*** Raw data ***

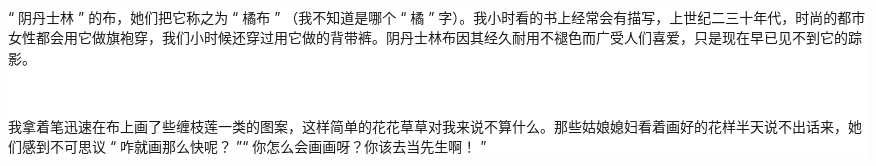   <span class="s2">
   “
  </span>
  <span class="s1">
   阴丹士林
  </span>
  <span class="s2">
   ”
  </span>
  <span class="s1">
   的布，她们把它称之为
  </span>
  <span class="s2">
   “
  </span>
  <span class="s1">
   橘布
  </span>
  <span class="s2">
   ”
  </span>
  <span class="s1">
   （我不知道是哪个
  </span>
  <span class="s2">
   “
  </span>
  <span class="s1">
   橘
  </span>
  <span class="s2">
   ”
  </span>
  <span class="s1">
   字）。我小时看的书上经常会有描写，上世纪二三十年代，时尚的都市女性都会用它做旗袍穿，我们小时候还穿过用它做的背带裤。阴丹士林布因其经久耐用不褪色而广受人们喜爱，只是现在早已见不到它的踪影。
  </span>
 </p>
 <p class="p1">
  <span class="s1">
  </span>
  <br/>
 </p>
 <p class="p2">
  <span class="s1">
   我拿着笔迅速在布上画了些缠枝莲一类的图案，这样简单的花花草草对我来说不算什么。那些姑娘媳妇看着画好的花样半天说不出话来，她们感到不可思议
  </span>
  <span class="s2">
   “
  </span>
  <span class="s1">
   咋就画那么快呢？
  </span>
  <span class="s2">
   ”“
  </span>
  <span class="s1">
   你怎么会画画呀？你该去当先生啊！
  </span>
  <span class="s2">
   ”
  </span>
 </p>
 <p class="p1">
  <span class="s1">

*** End of Raw data ***

Count how many lines of the data above contain the string "我拿着笔迅速在布上画了些缠枝莲一类的图案", treating uppercase and lowercase as distinct. Give only the number.

1